The GPE came from work done lifting the book (chemical energy in muscles → kinetic → GPE). If it slides off slowly with friction: GPE → kinetic (briefly) → mostly thermal energy in the book/table + some sound; energy spreads into surroundings.

500

Two identical balls are dropped — one lands on concrete, one on sand.
Both stop.
Explain how conservation of energy applies in both cases and why the outcomes differ.

In both cases: initial GPE becomes KE, then becomes other forms when they stop.

  • Concrete: more energy becomes sound and heat, with less deformation time; some elastic deformation/bounce.

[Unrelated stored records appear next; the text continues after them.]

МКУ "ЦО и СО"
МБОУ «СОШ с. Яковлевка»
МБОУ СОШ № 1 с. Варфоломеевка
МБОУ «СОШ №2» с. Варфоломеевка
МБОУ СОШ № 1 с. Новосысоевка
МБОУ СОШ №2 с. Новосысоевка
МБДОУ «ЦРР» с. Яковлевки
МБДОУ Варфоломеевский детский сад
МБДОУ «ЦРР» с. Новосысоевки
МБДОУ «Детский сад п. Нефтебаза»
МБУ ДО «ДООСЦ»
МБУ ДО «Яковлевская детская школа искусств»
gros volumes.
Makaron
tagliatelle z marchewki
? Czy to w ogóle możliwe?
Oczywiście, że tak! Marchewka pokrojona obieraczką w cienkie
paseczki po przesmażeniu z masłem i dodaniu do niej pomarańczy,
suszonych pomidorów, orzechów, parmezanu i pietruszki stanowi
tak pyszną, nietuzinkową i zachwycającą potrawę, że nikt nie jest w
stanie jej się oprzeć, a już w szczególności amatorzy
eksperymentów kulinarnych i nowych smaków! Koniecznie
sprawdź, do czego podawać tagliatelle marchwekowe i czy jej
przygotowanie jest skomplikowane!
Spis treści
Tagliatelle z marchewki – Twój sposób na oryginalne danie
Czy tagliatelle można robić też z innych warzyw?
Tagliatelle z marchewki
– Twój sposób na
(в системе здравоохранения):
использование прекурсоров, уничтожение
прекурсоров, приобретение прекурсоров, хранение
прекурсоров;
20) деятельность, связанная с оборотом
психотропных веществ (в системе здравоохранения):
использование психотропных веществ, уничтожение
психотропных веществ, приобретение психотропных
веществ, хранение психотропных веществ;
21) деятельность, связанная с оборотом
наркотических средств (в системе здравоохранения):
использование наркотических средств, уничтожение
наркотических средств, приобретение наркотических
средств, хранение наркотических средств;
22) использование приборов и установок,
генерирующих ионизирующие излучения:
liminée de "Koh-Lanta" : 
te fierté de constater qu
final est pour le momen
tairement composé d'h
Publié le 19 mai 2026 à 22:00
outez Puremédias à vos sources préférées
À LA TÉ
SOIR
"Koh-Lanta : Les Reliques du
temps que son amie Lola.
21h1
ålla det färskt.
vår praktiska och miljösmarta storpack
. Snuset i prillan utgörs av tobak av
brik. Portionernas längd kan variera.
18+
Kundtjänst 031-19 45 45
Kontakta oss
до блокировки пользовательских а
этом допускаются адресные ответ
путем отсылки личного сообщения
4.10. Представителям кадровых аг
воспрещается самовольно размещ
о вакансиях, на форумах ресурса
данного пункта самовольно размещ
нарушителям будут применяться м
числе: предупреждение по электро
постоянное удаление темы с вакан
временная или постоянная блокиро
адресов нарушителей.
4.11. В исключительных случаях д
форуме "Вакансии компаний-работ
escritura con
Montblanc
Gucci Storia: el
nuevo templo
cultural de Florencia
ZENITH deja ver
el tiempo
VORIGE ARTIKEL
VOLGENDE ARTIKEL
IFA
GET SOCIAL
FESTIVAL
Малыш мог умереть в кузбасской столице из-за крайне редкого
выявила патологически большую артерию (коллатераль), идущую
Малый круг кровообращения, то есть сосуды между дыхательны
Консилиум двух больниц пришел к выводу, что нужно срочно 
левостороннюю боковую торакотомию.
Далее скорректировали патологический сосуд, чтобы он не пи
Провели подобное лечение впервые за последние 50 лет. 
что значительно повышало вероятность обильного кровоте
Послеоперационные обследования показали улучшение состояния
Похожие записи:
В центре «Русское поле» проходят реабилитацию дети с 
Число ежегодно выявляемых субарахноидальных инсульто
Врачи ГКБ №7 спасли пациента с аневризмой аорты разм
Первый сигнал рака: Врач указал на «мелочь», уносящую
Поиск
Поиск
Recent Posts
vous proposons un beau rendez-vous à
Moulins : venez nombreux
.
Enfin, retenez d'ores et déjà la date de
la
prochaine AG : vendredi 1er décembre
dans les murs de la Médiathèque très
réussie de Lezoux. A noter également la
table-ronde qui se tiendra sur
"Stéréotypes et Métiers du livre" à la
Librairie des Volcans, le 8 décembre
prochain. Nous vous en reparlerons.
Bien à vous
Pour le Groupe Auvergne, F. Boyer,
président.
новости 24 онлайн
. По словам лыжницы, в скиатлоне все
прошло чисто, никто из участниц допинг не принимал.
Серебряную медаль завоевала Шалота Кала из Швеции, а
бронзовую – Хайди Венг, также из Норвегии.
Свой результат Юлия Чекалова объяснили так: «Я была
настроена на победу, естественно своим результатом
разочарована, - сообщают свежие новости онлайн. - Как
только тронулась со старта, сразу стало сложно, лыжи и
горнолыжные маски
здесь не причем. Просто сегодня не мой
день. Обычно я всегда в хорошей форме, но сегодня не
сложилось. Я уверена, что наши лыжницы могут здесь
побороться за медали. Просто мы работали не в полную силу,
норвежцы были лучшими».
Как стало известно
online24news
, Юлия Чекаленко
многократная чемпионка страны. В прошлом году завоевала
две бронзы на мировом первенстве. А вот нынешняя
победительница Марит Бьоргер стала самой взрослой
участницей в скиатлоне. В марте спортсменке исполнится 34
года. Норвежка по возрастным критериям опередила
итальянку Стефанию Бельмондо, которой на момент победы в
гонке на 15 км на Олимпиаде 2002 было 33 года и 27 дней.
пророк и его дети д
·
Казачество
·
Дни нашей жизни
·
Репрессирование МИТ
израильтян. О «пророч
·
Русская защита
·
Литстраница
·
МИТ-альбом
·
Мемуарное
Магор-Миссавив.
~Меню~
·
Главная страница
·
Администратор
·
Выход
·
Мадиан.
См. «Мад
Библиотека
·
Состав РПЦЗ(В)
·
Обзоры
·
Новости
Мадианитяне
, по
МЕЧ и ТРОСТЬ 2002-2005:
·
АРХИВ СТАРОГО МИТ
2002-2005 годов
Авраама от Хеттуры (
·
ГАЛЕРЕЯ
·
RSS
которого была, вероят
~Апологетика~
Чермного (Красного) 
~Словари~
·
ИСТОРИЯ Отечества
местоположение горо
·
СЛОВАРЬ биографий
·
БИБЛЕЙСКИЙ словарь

  • Sand: more energy goes into deforming/moving sand grains, internal friction, and thermal energy; stopping distance/time is larger. Same conservation, different pathways.

500

A company claims their machine is 110% efficient because it “reuses waste heat.”
Using conservation of energy, explain why this is impossible.

“110% efficiency” means more useful energy out than energy in, which violates conservation of energy. Reusing waste heat doesn’t create extra energy — it just changes what counts as “useful,” but total output still cannot exceed input.

500

A toaster requires 1500J of energy to operate, only 1000J of which are emitted as thermal energy (the rest is wasted as sound and light). Construct a Sankey diagram to demonstrate this.

Good diagram
500

A country replaces all coal plants with wind turbines.
Total yearly energy production stays the same.
Explain the major energy system problem that would still exist.

Even if total yearly energy matches demand, the problem is timing and reliability (grid stability): wind output doesn’t align with peak demand; you need storage, backup generation, or demand management to prevent blackouts and keep frequency/voltage stable.